Budaoweng et l’histoire de « poussah »



[Les formes sanscrites, chinoises et japonaises dans leur graphie d’origine sont disponibles en annexe in fine.]


En 1984, des rockers chinois constituèrent un groupe musical (auto-dissous au bout d’un an environ) qu’ils baptisèrent Budaoweng, c’est-à-dire — s’il faut en croire la documentation en anglais disponible sur le sujet — “Infallible”. Sur ce dernier point, j’ai des doutes.

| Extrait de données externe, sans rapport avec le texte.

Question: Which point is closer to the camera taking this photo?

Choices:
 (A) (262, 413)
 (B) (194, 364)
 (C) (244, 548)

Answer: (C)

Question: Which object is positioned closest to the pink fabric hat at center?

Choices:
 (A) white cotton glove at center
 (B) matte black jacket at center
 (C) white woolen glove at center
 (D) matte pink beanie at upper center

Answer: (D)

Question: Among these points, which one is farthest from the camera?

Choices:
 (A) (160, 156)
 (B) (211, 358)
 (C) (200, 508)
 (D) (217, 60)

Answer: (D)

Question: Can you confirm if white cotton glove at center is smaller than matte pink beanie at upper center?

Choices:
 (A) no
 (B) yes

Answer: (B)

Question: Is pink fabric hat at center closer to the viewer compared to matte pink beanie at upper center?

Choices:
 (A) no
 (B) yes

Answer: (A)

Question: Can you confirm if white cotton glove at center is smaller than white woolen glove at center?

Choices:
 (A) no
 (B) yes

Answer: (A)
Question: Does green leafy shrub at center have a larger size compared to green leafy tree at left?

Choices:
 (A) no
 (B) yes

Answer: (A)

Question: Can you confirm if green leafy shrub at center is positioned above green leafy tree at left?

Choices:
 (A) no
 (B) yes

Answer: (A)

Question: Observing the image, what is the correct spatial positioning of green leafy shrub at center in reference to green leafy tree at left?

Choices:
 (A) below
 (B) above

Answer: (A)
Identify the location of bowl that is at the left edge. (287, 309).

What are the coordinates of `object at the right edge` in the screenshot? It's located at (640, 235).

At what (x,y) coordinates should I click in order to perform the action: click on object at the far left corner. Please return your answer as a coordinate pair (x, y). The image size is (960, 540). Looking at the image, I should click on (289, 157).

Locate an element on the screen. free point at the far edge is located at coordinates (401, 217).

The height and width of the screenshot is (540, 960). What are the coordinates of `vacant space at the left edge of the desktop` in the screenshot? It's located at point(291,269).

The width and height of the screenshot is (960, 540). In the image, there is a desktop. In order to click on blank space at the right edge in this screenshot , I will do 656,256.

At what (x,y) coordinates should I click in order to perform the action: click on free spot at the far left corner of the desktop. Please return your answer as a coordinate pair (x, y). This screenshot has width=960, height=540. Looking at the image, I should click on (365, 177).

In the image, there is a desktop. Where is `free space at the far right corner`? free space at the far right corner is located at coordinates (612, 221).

Bù dǎo wēng (bu4 dao3 weng1) s’analyse de la façon suivante :

(négation) ; 4 traits ; radical 1

dǎo « tomber » ; 10 traits ; radical 9 rén

wēng « vieil homme, vieillard » ; 10 traits ; radical 124

« Le petit vieux qui ne tombe jamais » est un jouet anthropomorphe, dont la base sphérique est lestée de plomb, et qui lorsqu’il est poussé revient toujours en position verticale ; les équivalents sont le français
« culbuto » (anciennement « poussa(h) », voir plus loin, puis « ramponneau »), l’anglais “tumbler”, “roly-poly”, le castillan « tentetieso », « tentempié », et l’allemand „Stehaufmännchen“ (tumbler, roly-poly et tentempié ont aussi d’autres acceptions), sans oublier le hongrois keljfeljancsi dont dont j’ai appris l’existence (cf. infra).



Le bù dǎo wēng peut symboliser celui qui ne se laisse pas abattre par les obstacles, les difficultés, les échecs ; je pense aux adjectifs anglais “buoyant” et “resilient” (« résilience » est en train de prendre pied en français) qui évoquent l’un la bouée (fluctuat nec mergitur) et l’autre le fait de retomber sur ses pieds, de
« rebondir » comme on dit maintenant.

Quant au recours à l’anglais “infallible” [ɪn'fæləbɫ], il doit résulter d’un jeu de mot, si l’on fait crédit, ou bien, dans le cas contraire, d’une méprise : en effet, l’adjectif a pu être interprété comme contenant to fall « tomber » négativé alors que le point de départ est le latin fallĕre.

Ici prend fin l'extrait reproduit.